現代AU 双聶「しばらくの間、泊めてくれない?」
可愛らしく小首を傾げて見せたその姿は、そこらの女子と遜色ない、と言っても過言ではない程少女めいていて、なるほど、思春期真っ盛りの男子学生であればワンチャンス何かを期待してしまいそうなほどであった。
かくいう江澄も男子学生には違いないのだが、そんな気が起きないのは、まず第一に江澄には付き合い始めたばかりの恋人がいて目の前の相手には全くそんな気持ちが湧き上がらない、ということ。
第二に、相手が江澄にとって数少ない友人の一人であること。
そして最後に、目の前でかわい子ぶった彼が猫の皮を被った猛獣である、という事実を知っていること。
「それで、一体何をやらかしたんだ?」
面倒そうな気配を感じつつも、追い出す、という選択肢を持たなかった江澄は、とりあえず家の中へと招き入れながら、そう尋ねた。

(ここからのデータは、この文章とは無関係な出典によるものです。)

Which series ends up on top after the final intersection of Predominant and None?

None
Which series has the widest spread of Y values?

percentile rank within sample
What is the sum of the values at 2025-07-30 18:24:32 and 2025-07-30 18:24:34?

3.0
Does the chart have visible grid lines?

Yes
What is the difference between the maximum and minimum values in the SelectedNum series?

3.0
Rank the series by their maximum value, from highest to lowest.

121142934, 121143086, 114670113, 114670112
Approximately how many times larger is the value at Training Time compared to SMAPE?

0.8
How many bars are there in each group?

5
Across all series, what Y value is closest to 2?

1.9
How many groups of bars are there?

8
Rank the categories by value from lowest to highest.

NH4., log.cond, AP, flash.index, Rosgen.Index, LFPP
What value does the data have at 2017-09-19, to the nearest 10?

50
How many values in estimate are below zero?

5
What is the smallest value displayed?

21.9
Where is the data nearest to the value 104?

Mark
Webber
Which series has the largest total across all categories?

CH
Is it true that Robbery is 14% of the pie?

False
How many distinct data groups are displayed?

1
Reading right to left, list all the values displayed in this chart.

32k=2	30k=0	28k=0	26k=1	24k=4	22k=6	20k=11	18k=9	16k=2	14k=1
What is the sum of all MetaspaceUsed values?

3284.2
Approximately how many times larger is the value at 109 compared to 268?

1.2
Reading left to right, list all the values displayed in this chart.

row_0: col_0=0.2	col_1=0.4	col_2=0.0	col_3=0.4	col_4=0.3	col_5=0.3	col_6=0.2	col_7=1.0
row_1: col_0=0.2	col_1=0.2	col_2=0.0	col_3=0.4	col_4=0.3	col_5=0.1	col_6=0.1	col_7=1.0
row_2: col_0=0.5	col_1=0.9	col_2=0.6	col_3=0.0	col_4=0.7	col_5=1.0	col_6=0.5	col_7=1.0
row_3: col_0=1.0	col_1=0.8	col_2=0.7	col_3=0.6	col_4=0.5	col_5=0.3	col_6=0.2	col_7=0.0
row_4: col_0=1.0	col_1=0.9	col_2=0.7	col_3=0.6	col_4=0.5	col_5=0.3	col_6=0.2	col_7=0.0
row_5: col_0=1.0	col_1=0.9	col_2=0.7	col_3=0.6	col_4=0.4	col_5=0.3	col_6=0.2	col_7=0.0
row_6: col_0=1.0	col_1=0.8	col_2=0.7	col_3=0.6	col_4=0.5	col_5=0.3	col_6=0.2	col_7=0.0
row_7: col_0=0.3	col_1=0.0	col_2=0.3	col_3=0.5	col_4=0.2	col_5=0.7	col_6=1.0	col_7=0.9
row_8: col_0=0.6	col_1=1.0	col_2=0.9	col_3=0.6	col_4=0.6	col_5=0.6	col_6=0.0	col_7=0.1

大きなキャリーケースと旅行鞄。それから通学時に使っているリュックと、一体どれだけ居座るつもりなんだ、という程の大荷物姿の同級生。聶懐桑。
彼は、えへへ、といった様子で困ったように笑った後、口を尖らせる。
「だって、大哥が……」
やはり、兄絡みか……、と内心溜息をつきながら、江澄はよろけそうになっている懐桑の荷物を持ってやる。
また兄弟喧嘩したのだろう。
懐桑が兄弟喧嘩するのは初めてではなく、その度に昼休憩や放課後、彼の愚痴に付き合わされてきたのだ。
帰りたくないと駄々を捏ねる懐桑を家に泊めたのも一度や二度ではない。
しかし、これだけの大荷物でやってきた、ということは、今までとは少し様子が違うようだ。
長期戦を覚悟しなければならないな、と江澄は今度は声にだして溜息をついたのだった。